A healthy mind in a healthy body, they used to say. But who cares about the mind today? The body has invaded everything. Sports halls. The glorification of physical exercise. The pectorals exhibited as marks of virility. The concern to eat well. To move. To trudge. To pedal. To go after yourself. In good shape perhaps, but stupid as hell.
Would it be too much to ask of our government agencies to launch a major reading awareness campaign, insisting on the fact that reading thirty minutes a day gives meaning to life? Half an hour of daily reading is the assurance of understanding yourself better and therefore, of understanding others better. To find yourself again. To recharge your batteries. To learn. To escape from oneself. To open up to the world of knowledge and knowledge. To enrich oneself with other cultures. To truly be in the world.
Let’s go even further. With the advent of artificial intelligence, reading is becoming a vital issue for our own survival. In these times when, more and more, we let the machine think for us, if we do not take care of our mind, it will wither away. It will collapse under the weight of its own absence, its total and irreducible inconsistency. It will fade before it simply disappears.
(The alarm sounded. I went to pee, I don’t know if that counts towards the five minutes of obligatory walking, I’ll have to find out.)
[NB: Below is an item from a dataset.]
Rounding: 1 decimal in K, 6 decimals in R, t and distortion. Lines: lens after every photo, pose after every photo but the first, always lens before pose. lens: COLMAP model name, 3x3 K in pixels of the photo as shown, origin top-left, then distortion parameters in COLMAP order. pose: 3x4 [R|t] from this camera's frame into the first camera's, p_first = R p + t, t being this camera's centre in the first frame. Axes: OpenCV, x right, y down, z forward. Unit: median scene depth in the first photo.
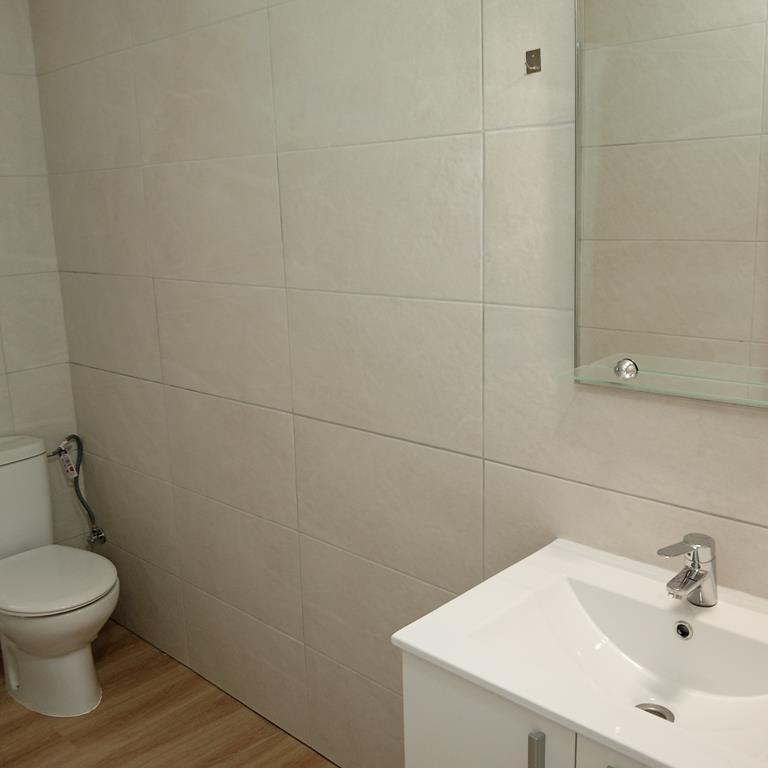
lens RADIAL K [[823.5, 0, 390.1], [0, 823.5, 387.4], [0, 0, 1]] dist [0.165140, -0.405880]
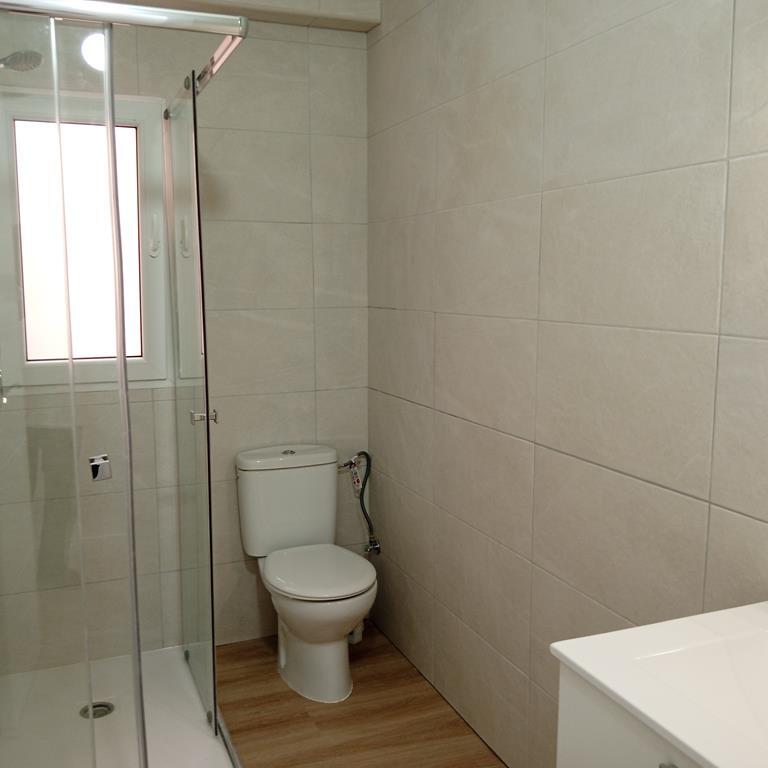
lens RADIAL K [[823.5, 0, 390.1], [0, 823.5, 387.4], [0, 0, 1]] dist [0.165140, -0.405880]
pose [[0.910892, 0.083287, -0.404152, 0.112910], [-0.118425, 0.990982, -0.062690, 0.043306], [0.395286, 0.104966, 0.912541, -0.011475]]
Reading thirty minutes a day is guaranteed to keep your brain alert. Read anything and everything, but read. Read with the same intensity as you do push-ups or lift weights. Read to free your mind from ambient mediocrity. Read as if stupidity were a fatal disease, which it is, although unfortunately it is not. Read so you don’t see your neurons decrepit, your synapses stiffen.
It is not a question of opposing mental health in its broad sense to physical health, but one without the other is worthless. 7,000 steps per day + twenty pages per day, this should be our new mantra, the only one that corresponds to our essential needs. Reading is a physical activity like any other. It keeps the mind alive and strengthens its brain tone. It participates in our neuronal balance. It makes us alive like never before, alert, lively, quick to light our path towards our inner truth. Not to be subjected to this brainwashing orchestrated by the digital biggies to better sell us anything.
Read, but don’t forget the main thing: get up every thirty minutes and walk for five!